▸ TASK GOAL
From the records below, please repeat exactly the line that has "left wrist: (1025, 343)", the line that has "right hip: (1164, 661)", and every line between them, and nothing else.

▸ Collected data
****************************************
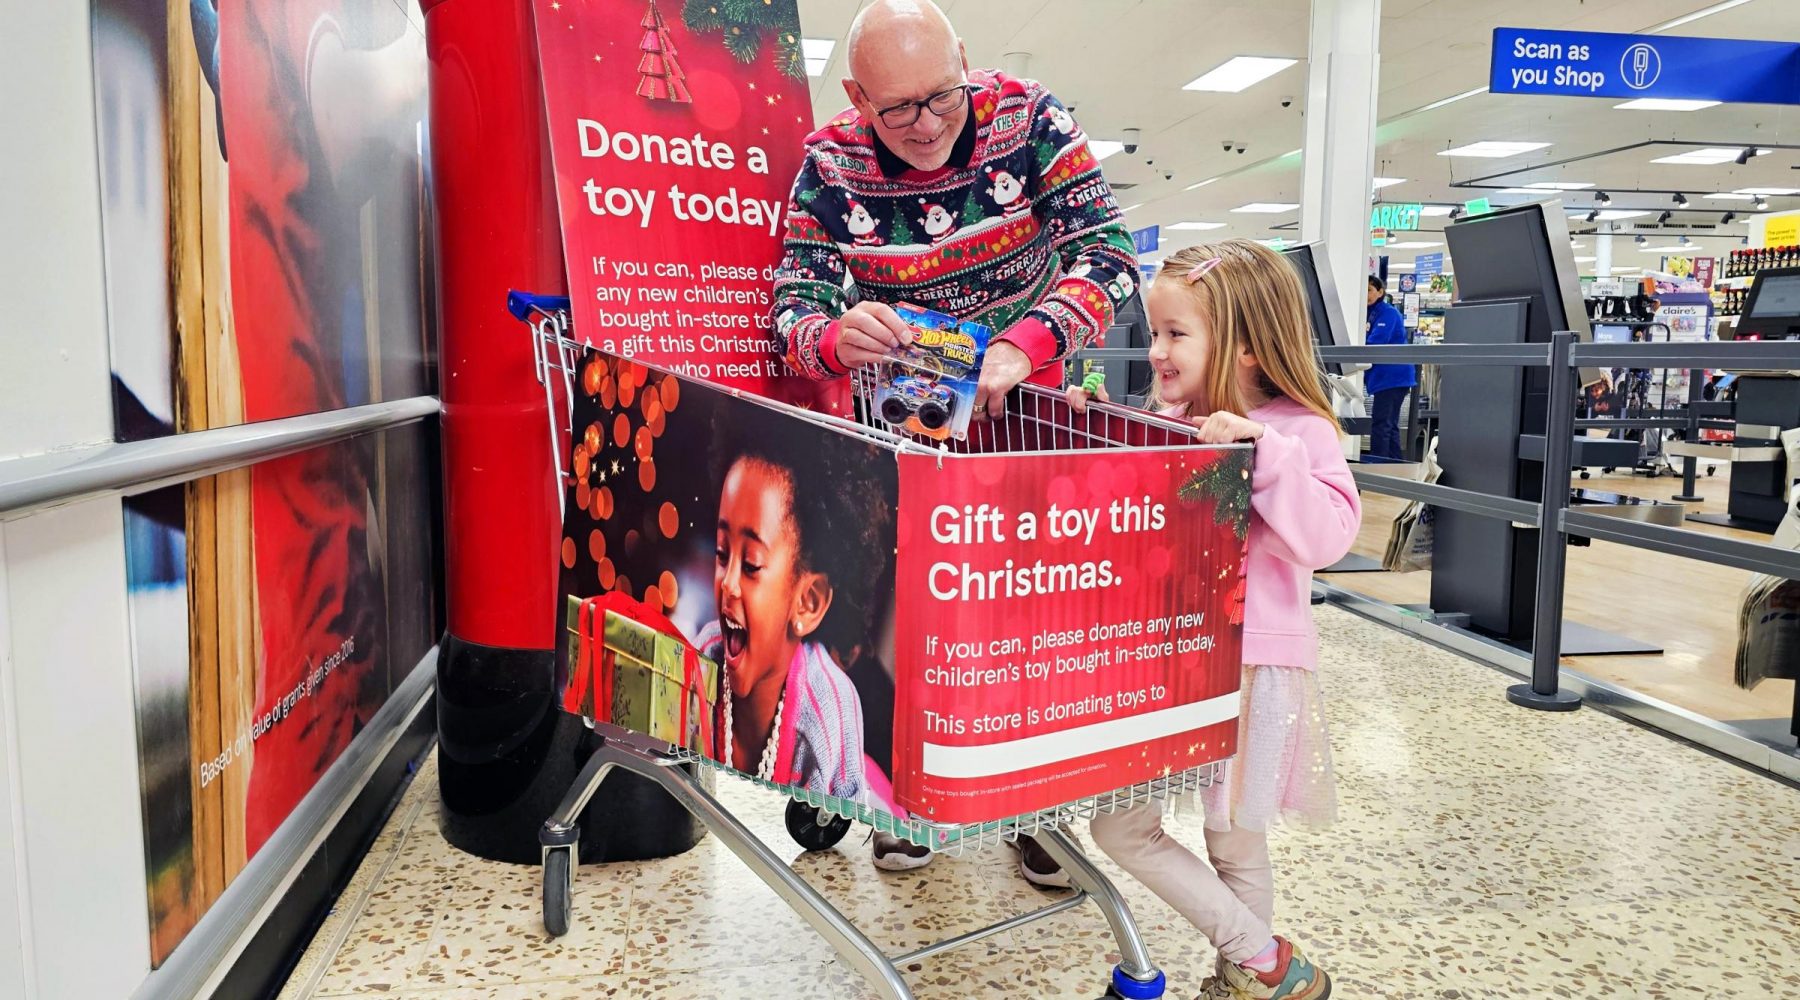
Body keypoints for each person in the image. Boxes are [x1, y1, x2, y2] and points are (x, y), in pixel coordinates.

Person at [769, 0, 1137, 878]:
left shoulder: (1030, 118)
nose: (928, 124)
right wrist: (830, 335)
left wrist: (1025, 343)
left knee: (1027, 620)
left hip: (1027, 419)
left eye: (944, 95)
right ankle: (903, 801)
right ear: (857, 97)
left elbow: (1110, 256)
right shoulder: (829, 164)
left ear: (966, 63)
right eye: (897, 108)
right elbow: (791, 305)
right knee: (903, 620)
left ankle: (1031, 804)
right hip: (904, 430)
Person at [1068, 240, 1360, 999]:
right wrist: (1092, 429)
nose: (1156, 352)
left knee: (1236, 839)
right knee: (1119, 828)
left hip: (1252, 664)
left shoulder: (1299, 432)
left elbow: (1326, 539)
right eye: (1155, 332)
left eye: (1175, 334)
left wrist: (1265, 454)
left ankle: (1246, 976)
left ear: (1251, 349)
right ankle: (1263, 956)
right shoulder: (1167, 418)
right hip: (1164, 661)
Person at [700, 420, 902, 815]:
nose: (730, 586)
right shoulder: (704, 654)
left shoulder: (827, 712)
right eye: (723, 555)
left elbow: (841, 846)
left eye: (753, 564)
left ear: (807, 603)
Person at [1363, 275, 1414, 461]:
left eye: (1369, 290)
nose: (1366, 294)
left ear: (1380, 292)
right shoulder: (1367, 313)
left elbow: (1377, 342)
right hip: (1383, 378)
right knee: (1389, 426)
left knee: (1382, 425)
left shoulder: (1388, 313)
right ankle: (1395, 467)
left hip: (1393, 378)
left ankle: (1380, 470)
****************************************
▸ REPLY
left wrist: (1025, 343)
left knee: (1027, 620)
left hip: (1027, 419)
left eye: (944, 95)
right ankle: (903, 801)
right ear: (857, 97)
left elbow: (1110, 256)
right shoulder: (829, 164)
left ear: (966, 63)
right eye: (897, 108)
right elbow: (791, 305)
right knee: (903, 620)
left ankle: (1031, 804)
right hip: (904, 430)
Person at [1068, 240, 1360, 999]:
right wrist: (1092, 429)
nose: (1156, 352)
left knee: (1236, 839)
right knee: (1119, 828)
left hip: (1252, 664)
left shoulder: (1299, 432)
left elbow: (1326, 539)
right eye: (1155, 332)
left eye: (1175, 334)
left wrist: (1265, 454)
left ankle: (1246, 976)
left ear: (1251, 349)
right ankle: (1263, 956)
right shoulder: (1167, 418)
right hip: (1164, 661)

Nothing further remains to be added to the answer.